* [ABOUT THIS TASK]:
The pictures in the data below are to be omitted; all else must be duplicated exactly.
------------
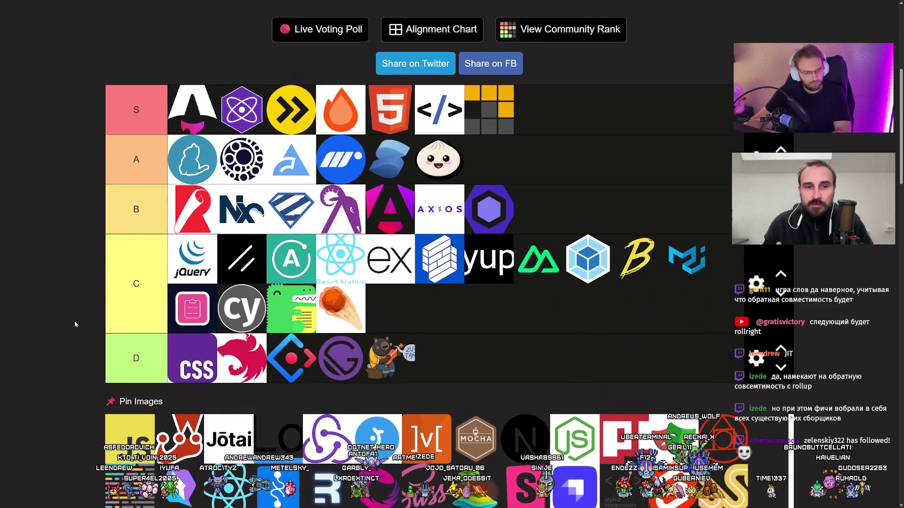
scroll(75, 325, down, 1)
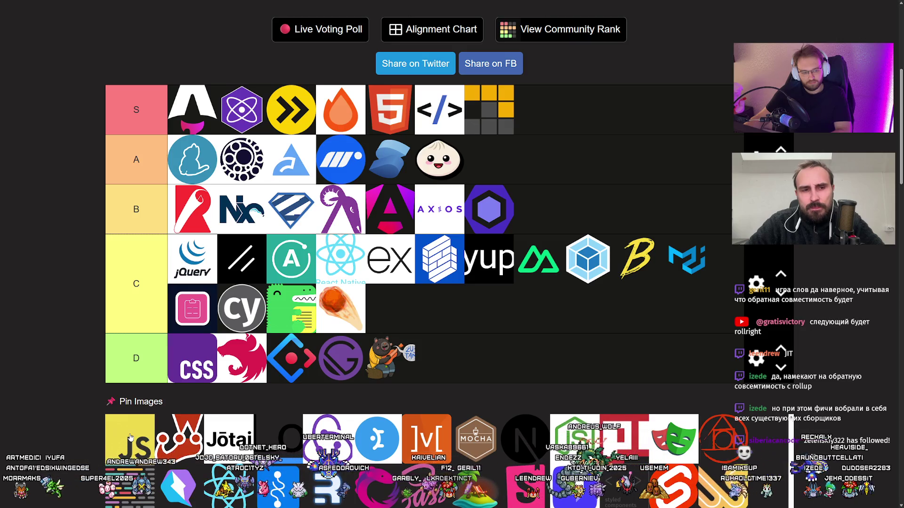
Put the JS logo first in tier B and the red crown-shaped logo at the end of tier C
key(Tab)
mouse_move(146, 432)
mouse_down()
mouse_move(195, 228)
mouse_move(40, 218)
mouse_move(188, 211)
mouse_move(187, 159)
mouse_move(188, 211)
mouse_up()
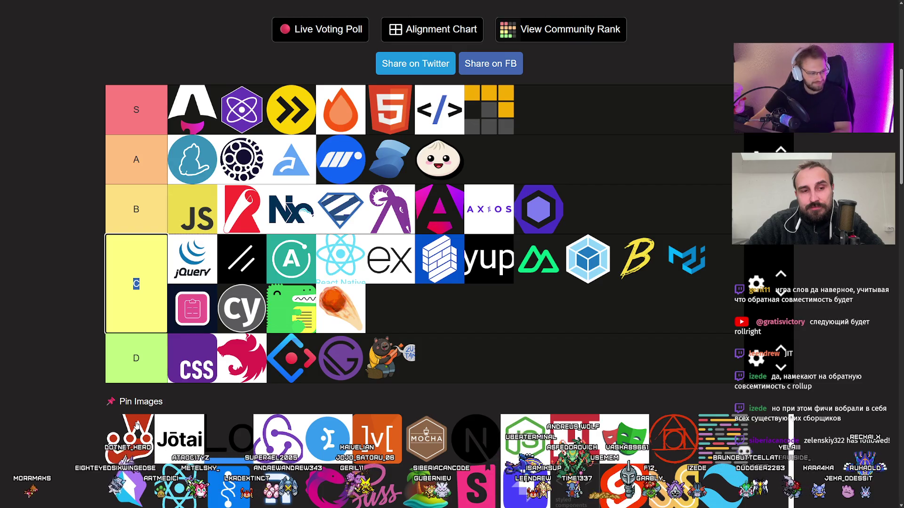
drag(137, 425, 188, 245)
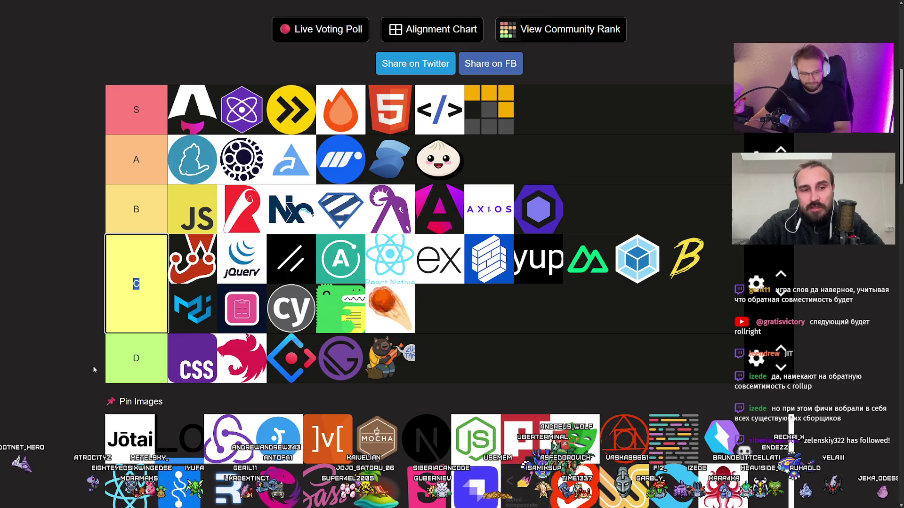
drag(192, 259, 454, 322)
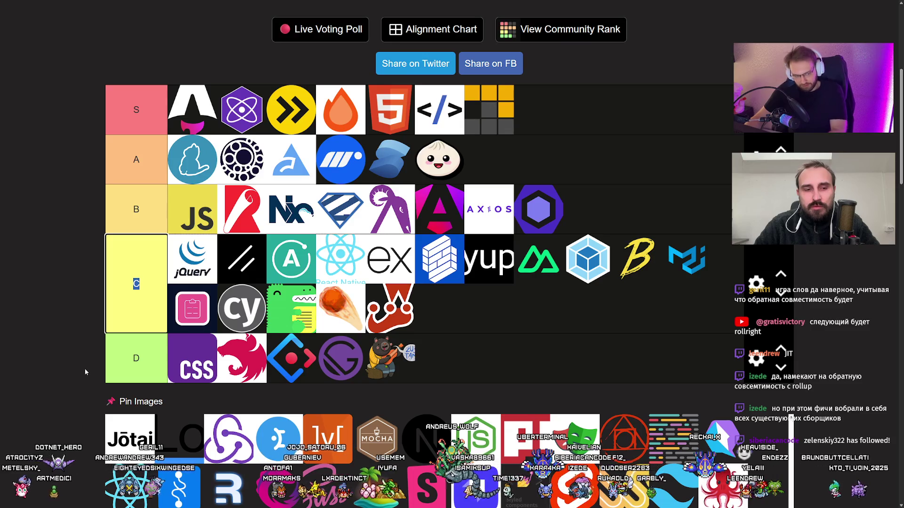
scroll(94, 374, down, 2)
------------
* [EXERCISE SOLUTION]:
scroll(75, 325, down, 1)
Put the JS logo first in tier B and the red crown-shaped logo at the end of tier C
key(Tab)
mouse_move(146, 432)
mouse_down()
mouse_move(195, 228)
mouse_move(40, 218)
mouse_move(188, 211)
mouse_move(187, 159)
mouse_move(188, 211)
mouse_up()
drag(137, 425, 188, 245)
drag(192, 259, 454, 322)
scroll(94, 374, down, 2)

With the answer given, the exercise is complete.